Previous reports of unexpected organ injury and deaths related by CAR-T cell therapy significantly limit the application of novel therapies [5]. The main adverse effects of CAR-T cell therapy include CRS, neurotoxicity, B cell aplasia, and bone marrow depression [6, 7]. B cell aplasia occurs in almost all patients treated with CAR-T therapy [8]. Myelosuppression is a common but not serious adverse reaction in CAR-T therapy. Cohen reported 11 relapsed and refractory MM patients received BCMA targeted CAR-T cells, anemia, neutropenia, lymphopenia, thrombocytopenia, hypofibrinogenemia occurred in each patient [9]. Fried analyzed the persistent severe hematologic toxicity after CD19 CAR-T cells therapy for patients with relapsed and refractory leukemia and lymphoma [10], it was indicated severe myelosuppression was more common in patients with high grade CRS and in patients receiving stem cell transplantation prior to CAR-T therapy. The patient underwent ASCT within 1 year before receiving the CAR-T cell infusion, insufficient recovery of bone marrow hematopoiesis due to intensive chemotherapy, which in turn may result in bone marrow dysfunction under hematopoietic stress.

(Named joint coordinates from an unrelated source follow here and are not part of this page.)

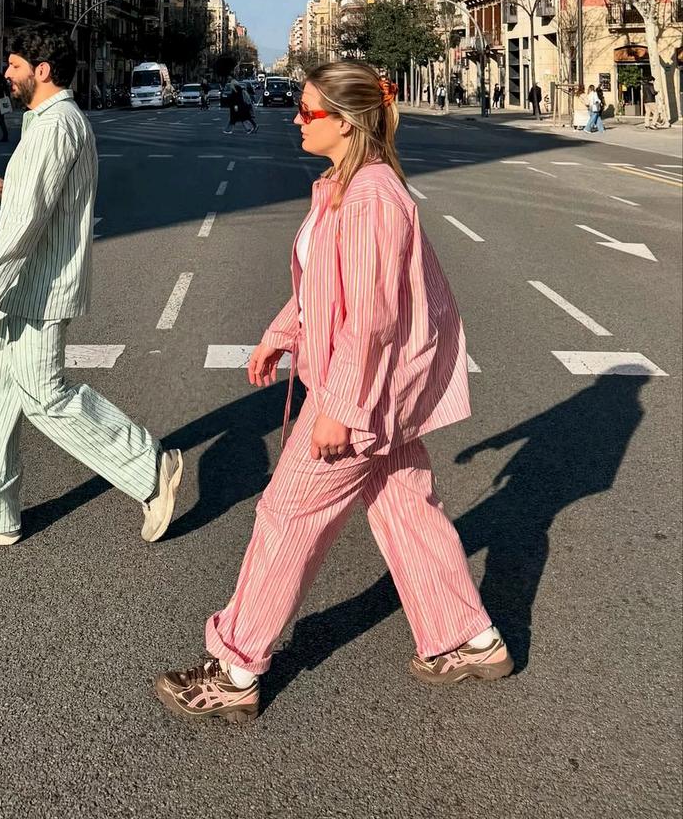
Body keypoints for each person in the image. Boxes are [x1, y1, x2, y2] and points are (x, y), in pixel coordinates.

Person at [154, 61, 511, 723]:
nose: (295, 118)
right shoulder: (345, 186)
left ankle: (235, 668)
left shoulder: (372, 198)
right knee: (406, 507)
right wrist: (282, 332)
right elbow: (327, 285)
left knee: (286, 515)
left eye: (308, 111)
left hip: (362, 390)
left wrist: (341, 408)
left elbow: (372, 318)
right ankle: (468, 637)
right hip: (372, 384)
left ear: (345, 123)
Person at [0, 28, 183, 548]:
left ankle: (149, 466)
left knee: (46, 396)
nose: (7, 73)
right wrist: (2, 188)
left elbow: (27, 222)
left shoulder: (55, 126)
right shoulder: (47, 122)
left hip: (40, 287)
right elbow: (39, 199)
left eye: (14, 65)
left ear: (41, 70)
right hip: (24, 287)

Most myelosuppression could be restored with component transfusion and stimulating factor applications [11]. However, the case we presented here obtained mild CRS and no neurotoxicity occurred, but severe and lasting myelosuppression were observed. We found that severe myelosuppression already existed when he received infusion of CAR-T cells (Fig. 1c), this is consistent with the report [10]. Applications of the component transfusion and stimulating factor did not improve the myelosuppression, ultimately, it was successfully recovered by autologous stem cell infusion.

The application of autologous stem cells in the CAR-T therapy, whose effect was similar to the role of hematopoietic stem cell infusion in transplantation after high-dose chemotherapy [12], promoted the reconstruction of bone marrow hematopoietic system, avoided serious infection. Autologous stem cell infusion is also a worthwhile option when patients suffer from severe and sustained myelosuppression after treatment with CAR-T cells.